Women in Viking culture were analogous counterparts to the male warriors. Strong of heart and known to take part in the raids and battles, female Vikings are an example of powerful femininity. And this is also reflected in their myths. Powerful goddesses with a lot of wit and smarts that could take on the male gods in a fight or, more commonly, simply outsmart them, are the staple of the Norse pantheon.
But one of the fiercest and probably well-known supernatural beings that stand out are the Valkyrie, and if you haven´t heard of them, then let´s delve into their myth and their meaning.
Valkyrie also spelled Walkyrie, pronounced “VAL-ker-ee”; Old Norse Valkyrja, it roughly translates to “choosers of the fallen” They were elegant, faired skinned woman with hair as white as snow or as black as the night. They would be privy of places where battles will be fought, and they would show up, swooping down from the sky coated in armor and chainmail, garbed in capes adorned with swan or raven feathers and their faces covered in shiny helmets and carrying spears. And according to some stories, they could also sprout wings and soar above the battlefields.

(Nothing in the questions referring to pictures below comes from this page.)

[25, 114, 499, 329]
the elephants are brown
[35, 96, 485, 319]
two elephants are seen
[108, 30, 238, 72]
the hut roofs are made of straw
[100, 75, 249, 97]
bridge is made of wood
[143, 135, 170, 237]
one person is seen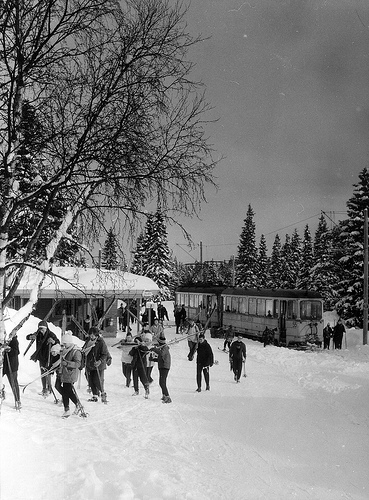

But they were not there to fight, at least that was not their mission. Valkyries are projections of Odin, independent but at the same times part of a larger being with a higher purpose. They were tasked with observing the battle and after it was over, they would pick the fiercest most deserving warriors that had been slain and would transport them to Valhalla. Here they would serve as Odin´s elite army in the battle of Ragnarök.
But Valkyries usually had a will of their own, they would influence the battles, picking even before it begun who would win, who would lose and who would live or die. Stories tell of the Valkyries working magical looms that control destiny, they would use intestines as thread and severed heads as weighs. They would weave a tapestry that would determine the outcome of the battle. But just like us, the Valkyrie suffered from human feelings, they would fall in love or feel spite towards warriors, and this would influence who was chosen for Valhalla or left for dead.
The Valkyries represent both power and weakness. Just like humans have the potential to inspire and to mold the events in their lives, they also suffer from the blunders of jealousy, ego, and selfishness. These things aren´t inherently bad, they can sometimes lead you to new horizons. For example, breaking your world view for love is not only one of the most used tropes in mythology and folklore, but it´s also something that most people have experienced at least once in their lives. By embracing our dualistic natures like the Valkyries, we can be more at ease with ourselves and be at ease with the feelings of failure when we don´t accomplish the task that we are “supposed” to do.
You can be strong, powerful and empowered, and still falter from time to time because it is nature, it is simply the way that humans and gods are.